Normality test statistic: 6.427494501253087, p-value: 0.040205669915583296 Conversion Rate Test does not follow a normal distribution.
From the analysis above, we can conclude that while the conversion rate of the control group follows (or resembles) a normal distribution, the conversion rate of the test group does not. Hence, we will do our Hypothesis testing using the Mann-Whitney U test.
check_distribution(completion_rate_control, 'Completion Rate Control')
check_distribution(completion_rate_test, 'Completion Rate Test')
Normality test statistic: 29.016169409956795, p-value: 5.00286598880455e-07 Completion Rate Control does not follow a normal distribution.
Normality test statistic: 0.9718944813842352, p-value: 0.6151142594600424 Completion Rate Test follows a normal distribution.
Here, we have the opposite case, in which the completion rate of the control group does not follow a normal distribution, whereas it does for the test group. Here again, this suggests to use the Mann-Whitney U test.
from scipy.stats import mannwhitneyu
# prepare the data for hypothesis testing
control_data['conversion_rate'] = conversion_rate_control
test_data['conversion_rate'] = conversion_rate_test
control_data['completion_rate'] = completion_rate_control
test_data['completion_rate'] = completion_rate_test
# fill missing values with 0
control_data.fillna(0, inplace=True)
test_data.fillna(0, inplace=True)
# Function to perform statistical tests and return results
def perform_whitney_u_test(control_data, test_data, metric_name):
control_metric = control_data[metric_name]
test_metric = test_data[metric_name]
mean_control = control_metric.mean()
mean_test = test_metric.mean()
stat, p_value = mannwhitneyu(control_metric, test_metric)
print(f'Mann-Whitney U Test for {metric_name}:')
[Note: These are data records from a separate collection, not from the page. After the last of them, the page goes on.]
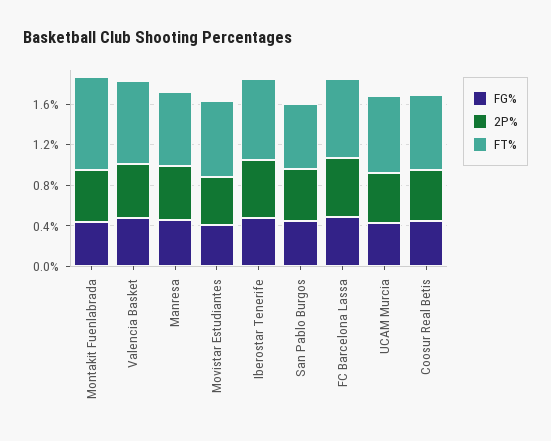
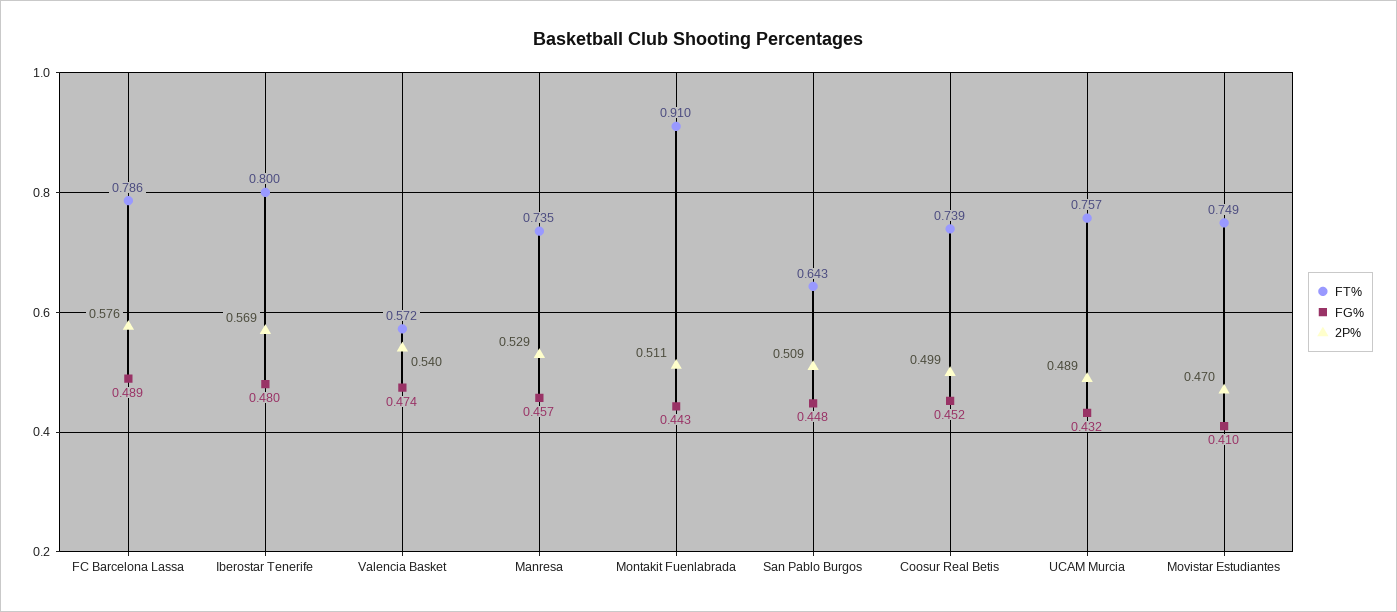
  {
    "FG%": {
      "Montakit Fuenlabrada": 0.443,
      "Valencia Basket": 0.474,
      "Manresa": 0.457,
      "Movistar Estudiantes": 0.41,
      "Iberostar Tenerife": 0.48,
      "San Pablo Burgos": 0.448,
      "FC Barcelona Lassa": 0.489,
      "UCAM Murcia": 0.432,
      "Coosur Real Betis": 0.452
    },
    "2P%": {
      "Montakit Fuenlabrada": 0.511,
      "Valencia Basket": 0.54,
      "Manresa": 0.529,
      "Movistar Estudiantes": 0.47,
      "Iberostar Tenerife": 0.569,
      "San Pablo Burgos": 0.509,
      "FC Barcelona Lassa": 0.576,
      "UCAM Murcia": 0.489,
      "Coosur Real Betis": 0.499
    },
    "FT%": {
      "Montakit Fuenlabrada": 0.91,
-     "Valencia Basket": 0.8,
+     "Valencia Basket": 0.572,
      "Manresa": 0.735,
      "Movistar Estudiantes": 0.749,
      "Iberostar Tenerife": 0.8,
      "San Pablo Burgos": 0.643,
      "FC Barcelona Lassa": 0.786,
      "UCAM Murcia": 0.757,
      "Coosur Real Betis": 0.739
    }
  }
print(f'U-statistic: {stat}, p-value: {p_value}')
if p_value < 0.05:
print(f'The difference in {metric_name} between control and test groups is statistically significant.')
else:
print(f'The difference in {metric_name} between control and test groups is not statistically significant.')
# Plot distributions
plt.figure(figsize=(10, 5))
sns.kdeplot(control_metric, label='Control', fill=True, color='skyblue', alpha=0.5)
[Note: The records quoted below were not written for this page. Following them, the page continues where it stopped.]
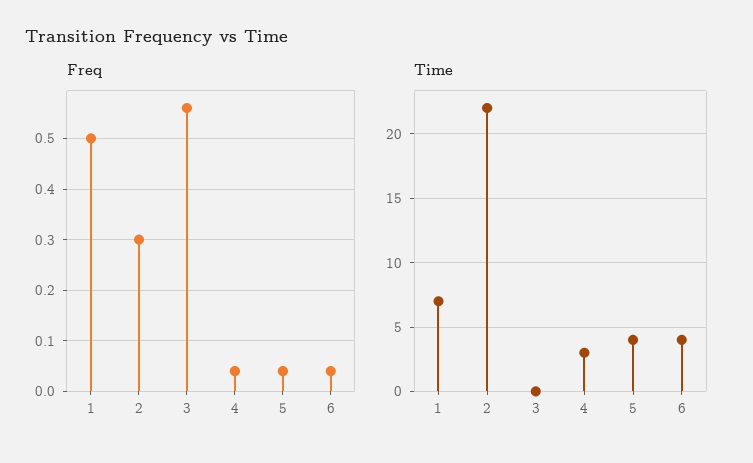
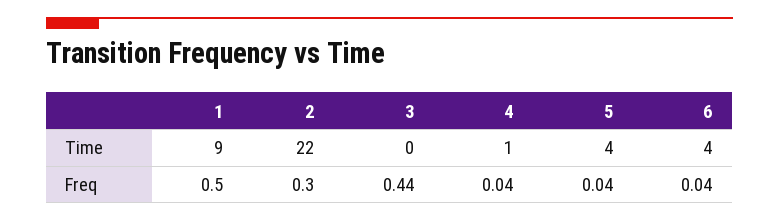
  {
    "Freq": {
      "1": 0.5,
      "2": 0.3,
-     "3": 0.55,
+     "3": 0.44,
      "4": 0.04,
      "5": 0.04,
      "6": 0.04
    },
    "Time": {
-     "1": 7,
+     "1": 9,
      "2": 22,
      "3": 0,
-     "4": 3,
+     "4": 1,
      "5": 4,
      "6": 4
    }
  }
sns.kdeplot(test_metric, label='Test', fill=True, color='salmon', alpha=0.5)
plt.axvline(mean_control, color='blue', linestyle='--', linewidth=1, alpha=0.4)
plt.axvline(mean_test, color='red', linestyle='--', linewidth=1, alpha=0.4)
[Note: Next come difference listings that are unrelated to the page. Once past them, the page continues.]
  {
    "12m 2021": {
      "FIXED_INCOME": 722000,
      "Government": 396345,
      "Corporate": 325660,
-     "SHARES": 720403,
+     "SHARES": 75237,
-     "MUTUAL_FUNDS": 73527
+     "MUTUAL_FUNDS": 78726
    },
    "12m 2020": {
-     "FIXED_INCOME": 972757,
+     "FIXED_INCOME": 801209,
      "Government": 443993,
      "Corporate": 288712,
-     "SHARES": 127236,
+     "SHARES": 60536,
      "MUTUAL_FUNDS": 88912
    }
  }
plt.title(f'Distribution of {metric_name} (Mann–Whitney U Test)', fontsize=14)
plt.xlabel(metric_name)
plt.ylabel('Density')
plt.legend()
plt.text(x=0.05, y=plt.ylim()[1]*0.9, s=f'p = {p_value:.4f}', fontsize=12, bbox=dict(boxstyle='round', facecolor='white', edgecolor='gray'))
plt.grid(True, linestyle='--', alpha=0.4)
plt.tight_layout()
plt.show()
# Perform Hypothesis testing for # of Purchases
perform_whitney_u_test(control_data, test_data, '# of Purchase')
Mann-Whitney U Test for # of Purchase: U-statistic: 439.0, p-value: 0.8766246981054522 The difference in # of Purchase between control and test groups is not statistically significant.
# Perform Hypothesis testing for conversion rate
perform_whitney_u_test(control_data, test_data, 'conversion_rate')
Mann-Whitney U Test for conversion_rate: U-statistic: 527.0, p-value: 0.25805149508623626 The difference in conversion_rate between control and test groups is not statistically significant.
# Perform Hypothesis testing for completion rate
perform_whitney_u_test(control_data, test_data, 'completion_rate')
Mann-Whitney U Test for completion_rate: U-statistic: 185.0, p-value: 9.211268793716519e-05 The difference in completion_rate between control and test groups is statistically significant.
We were able to detect a significant difference
between control and test group in only one of the investigated metrics: Completion Rate
. In other words, the treatment significantly increased the completion rate, which means that customers in the treatment group went through with purchasing the items added to their cart more frequently than in the control group, which received no treatment.
There was no significant difference
between control and treatment group in the conversion rate
and the number of purchases
. Hence, no effect of the treatment onto these metrics can be assumed at this point.